Records taken from a collection:
------------------------------

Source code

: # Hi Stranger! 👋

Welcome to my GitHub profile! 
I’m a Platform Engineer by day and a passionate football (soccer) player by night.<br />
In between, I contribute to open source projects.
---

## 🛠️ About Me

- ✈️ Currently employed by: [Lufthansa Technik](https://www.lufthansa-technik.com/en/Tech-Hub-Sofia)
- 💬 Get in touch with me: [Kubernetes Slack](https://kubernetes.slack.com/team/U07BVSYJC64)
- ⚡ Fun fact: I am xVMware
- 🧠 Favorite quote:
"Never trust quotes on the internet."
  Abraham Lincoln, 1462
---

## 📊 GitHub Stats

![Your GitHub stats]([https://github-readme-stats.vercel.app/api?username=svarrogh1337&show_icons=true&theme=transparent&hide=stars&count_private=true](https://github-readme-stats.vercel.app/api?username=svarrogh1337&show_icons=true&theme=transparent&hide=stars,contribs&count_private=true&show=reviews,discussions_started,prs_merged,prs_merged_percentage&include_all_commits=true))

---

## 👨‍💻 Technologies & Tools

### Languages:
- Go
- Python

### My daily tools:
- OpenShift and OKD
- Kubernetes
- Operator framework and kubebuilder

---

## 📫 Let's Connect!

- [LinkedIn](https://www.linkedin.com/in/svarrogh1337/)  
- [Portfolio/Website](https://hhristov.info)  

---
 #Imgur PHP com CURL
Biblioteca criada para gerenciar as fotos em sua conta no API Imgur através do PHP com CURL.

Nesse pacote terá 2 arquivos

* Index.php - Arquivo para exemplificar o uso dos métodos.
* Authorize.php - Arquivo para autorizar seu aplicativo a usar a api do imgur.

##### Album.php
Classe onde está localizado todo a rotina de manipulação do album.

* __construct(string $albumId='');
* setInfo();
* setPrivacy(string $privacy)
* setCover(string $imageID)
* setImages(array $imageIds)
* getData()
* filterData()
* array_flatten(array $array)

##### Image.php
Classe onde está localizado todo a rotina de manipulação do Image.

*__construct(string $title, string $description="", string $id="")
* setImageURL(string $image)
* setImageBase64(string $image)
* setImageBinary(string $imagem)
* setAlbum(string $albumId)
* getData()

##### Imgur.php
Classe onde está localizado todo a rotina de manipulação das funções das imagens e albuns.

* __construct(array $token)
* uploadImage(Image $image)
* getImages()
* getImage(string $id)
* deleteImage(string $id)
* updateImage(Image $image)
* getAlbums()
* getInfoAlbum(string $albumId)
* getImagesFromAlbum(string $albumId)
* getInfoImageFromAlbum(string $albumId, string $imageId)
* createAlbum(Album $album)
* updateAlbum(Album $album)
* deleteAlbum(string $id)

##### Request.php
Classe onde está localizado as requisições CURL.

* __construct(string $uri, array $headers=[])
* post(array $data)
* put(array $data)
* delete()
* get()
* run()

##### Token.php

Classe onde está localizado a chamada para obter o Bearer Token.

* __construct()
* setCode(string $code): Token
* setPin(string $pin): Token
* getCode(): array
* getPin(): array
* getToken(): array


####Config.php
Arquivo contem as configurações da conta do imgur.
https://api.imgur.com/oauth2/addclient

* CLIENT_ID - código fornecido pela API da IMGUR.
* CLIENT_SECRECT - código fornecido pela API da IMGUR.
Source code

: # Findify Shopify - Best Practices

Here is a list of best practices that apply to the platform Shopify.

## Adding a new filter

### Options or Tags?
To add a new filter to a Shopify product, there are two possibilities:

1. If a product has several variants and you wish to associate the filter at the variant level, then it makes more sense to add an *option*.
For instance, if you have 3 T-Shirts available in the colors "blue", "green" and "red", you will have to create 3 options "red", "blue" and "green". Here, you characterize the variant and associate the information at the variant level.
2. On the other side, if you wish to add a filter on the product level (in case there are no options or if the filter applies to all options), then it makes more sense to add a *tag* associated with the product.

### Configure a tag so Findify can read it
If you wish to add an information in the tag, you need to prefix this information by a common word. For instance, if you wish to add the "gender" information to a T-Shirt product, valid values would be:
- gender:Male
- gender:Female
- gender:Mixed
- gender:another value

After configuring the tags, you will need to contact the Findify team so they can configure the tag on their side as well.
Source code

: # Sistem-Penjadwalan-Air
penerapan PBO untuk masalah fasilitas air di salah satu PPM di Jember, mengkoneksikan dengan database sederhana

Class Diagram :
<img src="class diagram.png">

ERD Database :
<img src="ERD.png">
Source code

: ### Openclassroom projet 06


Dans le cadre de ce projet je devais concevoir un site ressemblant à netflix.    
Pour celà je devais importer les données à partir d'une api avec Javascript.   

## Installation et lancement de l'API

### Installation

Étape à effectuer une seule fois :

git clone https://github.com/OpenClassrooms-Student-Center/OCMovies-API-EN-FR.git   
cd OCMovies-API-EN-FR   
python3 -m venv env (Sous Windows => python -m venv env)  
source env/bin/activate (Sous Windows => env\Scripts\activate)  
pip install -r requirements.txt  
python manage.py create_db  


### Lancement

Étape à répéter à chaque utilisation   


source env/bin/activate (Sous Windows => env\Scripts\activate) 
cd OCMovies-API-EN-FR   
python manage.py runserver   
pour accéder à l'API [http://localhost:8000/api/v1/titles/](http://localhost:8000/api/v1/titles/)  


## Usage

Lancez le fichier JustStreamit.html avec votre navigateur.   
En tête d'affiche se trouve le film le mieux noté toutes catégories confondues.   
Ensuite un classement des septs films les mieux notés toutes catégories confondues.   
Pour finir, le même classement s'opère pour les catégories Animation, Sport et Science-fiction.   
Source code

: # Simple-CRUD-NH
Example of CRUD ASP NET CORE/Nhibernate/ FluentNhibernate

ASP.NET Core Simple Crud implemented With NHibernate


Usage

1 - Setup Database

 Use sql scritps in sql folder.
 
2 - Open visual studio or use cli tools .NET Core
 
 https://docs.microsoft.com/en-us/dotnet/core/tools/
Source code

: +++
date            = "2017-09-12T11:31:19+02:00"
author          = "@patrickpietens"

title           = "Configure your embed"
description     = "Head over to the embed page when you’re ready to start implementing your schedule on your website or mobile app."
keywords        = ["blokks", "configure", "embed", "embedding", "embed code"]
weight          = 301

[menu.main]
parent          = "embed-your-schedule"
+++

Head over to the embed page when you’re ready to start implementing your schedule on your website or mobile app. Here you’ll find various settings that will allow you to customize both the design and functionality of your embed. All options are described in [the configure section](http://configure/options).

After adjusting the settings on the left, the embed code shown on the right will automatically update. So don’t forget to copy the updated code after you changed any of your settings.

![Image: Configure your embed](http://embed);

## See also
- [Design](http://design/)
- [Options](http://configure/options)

------------------------------

Task: Rename "embed page" to "embedding page" wherever it occurs in the items, and write out all the items again with nothing else changed.

Exercise solution:
Source code

: # Hi Stranger! 👋

Welcome to my GitHub profile! 
I’m a Platform Engineer by day and a passionate football (soccer) player by night.<br />
In between, I contribute to open source projects.
---

## 🛠️ About Me

- ✈️ Currently employed by: [Lufthansa Technik](https://www.lufthansa-technik.com/en/Tech-Hub-Sofia)
- 💬 Get in touch with me: [Kubernetes Slack](https://kubernetes.slack.com/team/U07BVSYJC64)
- ⚡ Fun fact: I am xVMware
- 🧠 Favorite quote:
"Never trust quotes on the internet."
  Abraham Lincoln, 1462
---

## 📊 GitHub Stats

![Your GitHub stats]([https://github-readme-stats.vercel.app/api?username=svarrogh1337&show_icons=true&theme=transparent&hide=stars&count_private=true](https://github-readme-stats.vercel.app/api?username=svarrogh1337&show_icons=true&theme=transparent&hide=stars,contribs&count_private=true&show=reviews,discussions_started,prs_merged,prs_merged_percentage&include_all_commits=true))

---

## 👨‍💻 Technologies & Tools

### Languages:
- Go
- Python

### My daily tools:
- OpenShift and OKD
- Kubernetes
- Operator framework and kubebuilder

---

## 📫 Let's Connect!

- [LinkedIn](https://www.linkedin.com/in/svarrogh1337/)  
- [Portfolio/Website](https://hhristov.info)  

---
 #Imgur PHP com CURL
Biblioteca criada para gerenciar as fotos em sua conta no API Imgur através do PHP com CURL.

Nesse pacote terá 2 arquivos

* Index.php - Arquivo para exemplificar o uso dos métodos.
* Authorize.php - Arquivo para autorizar seu aplicativo a usar a api do imgur.

##### Album.php
Classe onde está localizado todo a rotina de manipulação do album.

* __construct(string $albumId='');
* setInfo();
* setPrivacy(string $privacy)
* setCover(string $imageID)
* setImages(array $imageIds)
* getData()
* filterData()
* array_flatten(array $array)

##### Image.php
Classe onde está localizado todo a rotina de manipulação do Image.

*__construct(string $title, string $description="", string $id="")
* setImageURL(string $image)
* setImageBase64(string $image)
* setImageBinary(string $imagem)
* setAlbum(string $albumId)
* getData()

##### Imgur.php
Classe onde está localizado todo a rotina de manipulação das funções das imagens e albuns.

* __construct(array $token)
* uploadImage(Image $image)
* getImages()
* getImage(string $id)
* deleteImage(string $id)
* updateImage(Image $image)
* getAlbums()
* getInfoAlbum(string $albumId)
* getImagesFromAlbum(string $albumId)
* getInfoImageFromAlbum(string $albumId, string $imageId)
* createAlbum(Album $album)
* updateAlbum(Album $album)
* deleteAlbum(string $id)

##### Request.php
Classe onde está localizado as requisições CURL.

* __construct(string $uri, array $headers=[])
* post(array $data)
* put(array $data)
* delete()
* get()
* run()

##### Token.php

Classe onde está localizado a chamada para obter o Bearer Token.

* __construct()
* setCode(string $code): Token
* setPin(string $pin): Token
* getCode(): array
* getPin(): array
* getToken(): array


####Config.php
Arquivo contem as configurações da conta do imgur.
https://api.imgur.com/oauth2/addclient

* CLIENT_ID - código fornecido pela API da IMGUR.
* CLIENT_SECRECT - código fornecido pela API da IMGUR.
Source code

: # Findify Shopify - Best Practices

Here is a list of best practices that apply to the platform Shopify.

## Adding a new filter

### Options or Tags?
To add a new filter to a Shopify product, there are two possibilities:

1. If a product has several variants and you wish to associate the filter at the variant level, then it makes more sense to add an *option*.
For instance, if you have 3 T-Shirts available in the colors "blue", "green" and "red", you will have to create 3 options "red", "blue" and "green". Here, you characterize the variant and associate the information at the variant level.
2. On the other side, if you wish to add a filter on the product level (in case there are no options or if the filter applies to all options), then it makes more sense to add a *tag* associated with the product.

### Configure a tag so Findify can read it
If you wish to add an information in the tag, you need to prefix this information by a common word. For instance, if you wish to add the "gender" information to a T-Shirt product, valid values would be:
- gender:Male
- gender:Female
- gender:Mixed
- gender:another value

After configuring the tags, you will need to contact the Findify team so they can configure the tag on their side as well.
Source code

: # Sistem-Penjadwalan-Air
penerapan PBO untuk masalah fasilitas air di salah satu PPM di Jember, mengkoneksikan dengan database sederhana

Class Diagram :
<img src="class diagram.png">

ERD Database :
<img src="ERD.png">
Source code

: ### Openclassroom projet 06


Dans le cadre de ce projet je devais concevoir un site ressemblant à netflix.    
Pour celà je devais importer les données à partir d'une api avec Javascript.   

## Installation et lancement de l'API

### Installation

Étape à effectuer une seule fois :

git clone https://github.com/OpenClassrooms-Student-Center/OCMovies-API-EN-FR.git   
cd OCMovies-API-EN-FR   
python3 -m venv env (Sous Windows => python -m venv env)  
source env/bin/activate (Sous Windows => env\Scripts\activate)  
pip install -r requirements.txt  
python manage.py create_db  


### Lancement

Étape à répéter à chaque utilisation   


source env/bin/activate (Sous Windows => env\Scripts\activate) 
cd OCMovies-API-EN-FR   
python manage.py runserver   
pour accéder à l'API [http://localhost:8000/api/v1/titles/](http://localhost:8000/api/v1/titles/)  


## Usage

Lancez le fichier JustStreamit.html avec votre navigateur.   
En tête d'affiche se trouve le film le mieux noté toutes catégories confondues.   
Ensuite un classement des septs films les mieux notés toutes catégories confondues.   
Pour finir, le même classement s'opère pour les catégories Animation, Sport et Science-fiction.   
Source code

: # Simple-CRUD-NH
Example of CRUD ASP NET CORE/Nhibernate/ FluentNhibernate

ASP.NET Core Simple Crud implemented With NHibernate


Usage

1 - Setup Database

 Use sql scritps in sql folder.
 
2 - Open visual studio or use cli tools .NET Core
 
 https://docs.microsoft.com/en-us/dotnet/core/tools/
Source code

: +++
date            = "2017-09-12T11:31:19+02:00"
author          = "@patrickpietens"

title           = "Configure your embed"
description     = "Head over to the embedding page when you’re ready to start implementing your schedule on your website or mobile app."
keywords        = ["blokks", "configure", "embed", "embedding", "embed code"]
weight          = 301

[menu.main]
parent          = "embed-your-schedule"
+++

Head over to the embedding page when you’re ready to start implementing your schedule on your website or mobile app. Here you’ll find various settings that will allow you to customize both the design and functionality of your embed. All options are described in [the configure section](http://configure/options).

After adjusting the settings on the left, the embed code shown on the right will automatically update. So don’t forget to copy the updated code after you changed any of your settings.

![Image: Configure your embed](http://embed);

## See also
- [Design](http://design/)
- [Options](http://configure/options)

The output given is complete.